Your instructions: Output only the lines of the entries that follow, starting at the one with "right elbow: (112, 249)" and running down to the one with "left hip: (384, 247)", both included and unchanged.
━━ The records
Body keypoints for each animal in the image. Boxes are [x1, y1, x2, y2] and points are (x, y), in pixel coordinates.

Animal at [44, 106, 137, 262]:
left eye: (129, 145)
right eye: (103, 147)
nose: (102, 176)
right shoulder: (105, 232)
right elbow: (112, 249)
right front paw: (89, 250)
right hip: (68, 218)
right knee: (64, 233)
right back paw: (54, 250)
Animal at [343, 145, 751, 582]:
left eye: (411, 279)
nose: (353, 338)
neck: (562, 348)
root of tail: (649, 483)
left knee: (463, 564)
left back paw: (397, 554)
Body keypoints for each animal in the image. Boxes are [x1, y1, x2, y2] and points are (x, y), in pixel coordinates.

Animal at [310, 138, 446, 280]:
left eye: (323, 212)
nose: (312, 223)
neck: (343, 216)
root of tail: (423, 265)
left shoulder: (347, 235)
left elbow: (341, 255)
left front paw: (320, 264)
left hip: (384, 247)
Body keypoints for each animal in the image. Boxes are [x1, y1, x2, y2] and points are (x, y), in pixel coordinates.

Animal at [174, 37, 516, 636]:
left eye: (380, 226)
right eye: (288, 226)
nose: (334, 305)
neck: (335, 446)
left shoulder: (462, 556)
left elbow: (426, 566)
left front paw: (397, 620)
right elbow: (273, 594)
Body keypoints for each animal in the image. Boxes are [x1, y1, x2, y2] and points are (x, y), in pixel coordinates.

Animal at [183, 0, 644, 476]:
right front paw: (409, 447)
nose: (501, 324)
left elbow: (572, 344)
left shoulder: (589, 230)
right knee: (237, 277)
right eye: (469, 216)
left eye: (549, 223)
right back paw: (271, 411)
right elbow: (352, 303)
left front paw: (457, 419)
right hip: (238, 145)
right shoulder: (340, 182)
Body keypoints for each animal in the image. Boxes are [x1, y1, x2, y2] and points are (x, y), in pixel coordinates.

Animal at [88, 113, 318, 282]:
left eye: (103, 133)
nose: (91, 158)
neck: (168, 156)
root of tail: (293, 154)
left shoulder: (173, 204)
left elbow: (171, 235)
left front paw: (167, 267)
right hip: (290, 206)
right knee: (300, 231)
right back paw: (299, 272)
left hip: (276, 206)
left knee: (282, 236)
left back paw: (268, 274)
━━━━
Solution to this problem:
right elbow: (112, 249)
right front paw: (89, 250)
right hip: (68, 218)
right knee: (64, 233)
right back paw: (54, 250)
Animal at [343, 145, 751, 582]:
left eye: (411, 279)
nose: (353, 338)
neck: (562, 348)
root of tail: (649, 483)
left knee: (463, 564)
left back paw: (397, 554)
Body keypoints for each animal in the image. Boxes are [x1, y1, x2, y2] and points are (x, y), in pixel coordinates.

Animal at [310, 138, 446, 280]:
left eye: (323, 212)
nose: (312, 223)
neck: (343, 216)
root of tail: (423, 265)
left shoulder: (347, 235)
left elbow: (341, 255)
left front paw: (320, 264)
left hip: (384, 247)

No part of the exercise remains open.